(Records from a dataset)
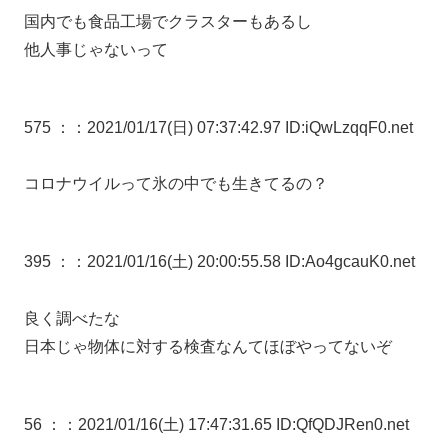
国内でも食品工場でクラスターもあるし
他人事じゃないって
575 ：
：2021/01/17(日) 07:37:42.97 ID:iQwLzqqF0.net
コロナウイルって氷の中でも生きてるの？
395 ：
：2021/01/16(土) 20:00:55.58 ID:Ao4gcauK0.net
良く調べたな
日本じゃ物体に対する検査なんてほぼやってないぞ
56 ：
：2021/01/16(土) 17:47:31.65 ID:QfQDJRen0.net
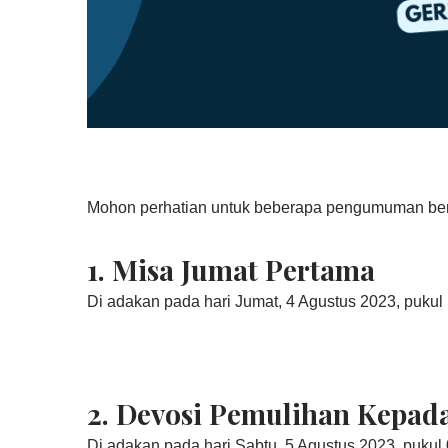
Mohon perhatian untuk beberapa pengumuman beri
1. Misa Jumat Pertama
Di adakan pada hari Jumat, 4 Agustus 2023, pukul 1
2.
Devosi Pemulihan Kepada
Di adakan pada hari Sabtu, 5 Agustus 2023, pukul 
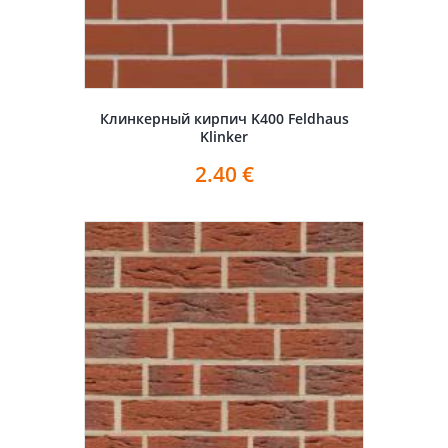
Клинкерный кирпич K400 Feldhaus
Klinker
2.40
€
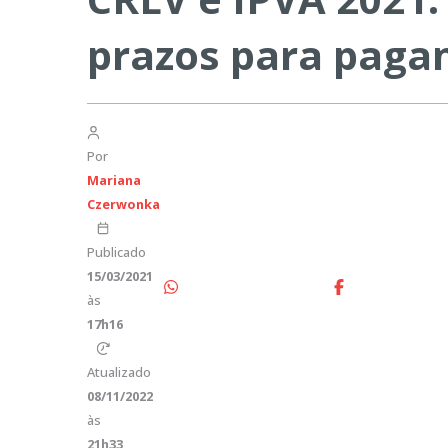
prazos para pag
Por
Mariana
Czerwonka
Publicado
15/03/2021
às
17h16
Atualizado
08/11/2022
às
21h33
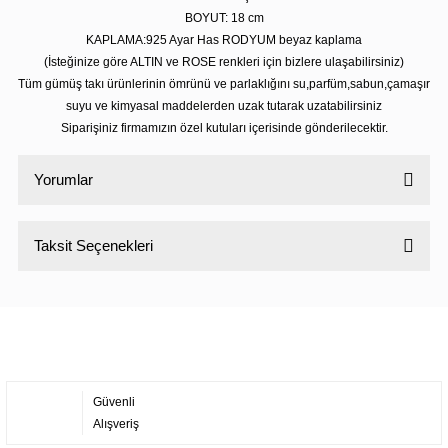
BOYUT: 18 cm
KAPLAMA:925 Ayar Has RODYUM beyaz kaplama
(İsteğinize göre ALTIN ve ROSE renkleri için bizlere ulaşabilirsiniz)
Tüm gümüş takı ürünlerinin ömrünü ve parlaklığını su,parfüm,sabun,çamaşır
suyu ve kimyasal maddelerden uzak tutarak uzatabilirsiniz
Siparişiniz firmamızın özel kutuları içerisinde gönderilecektir.
Yorumlar
Taksit Seçenekleri
Bu ürüne ilk yorumu siz yapın!
Yorum Yaz
Güvenli
Alışveriş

→ Prompt: What is wanted is the number of lines holding "hari" in the entries. Nothing else should be given.

→ Final answer: 2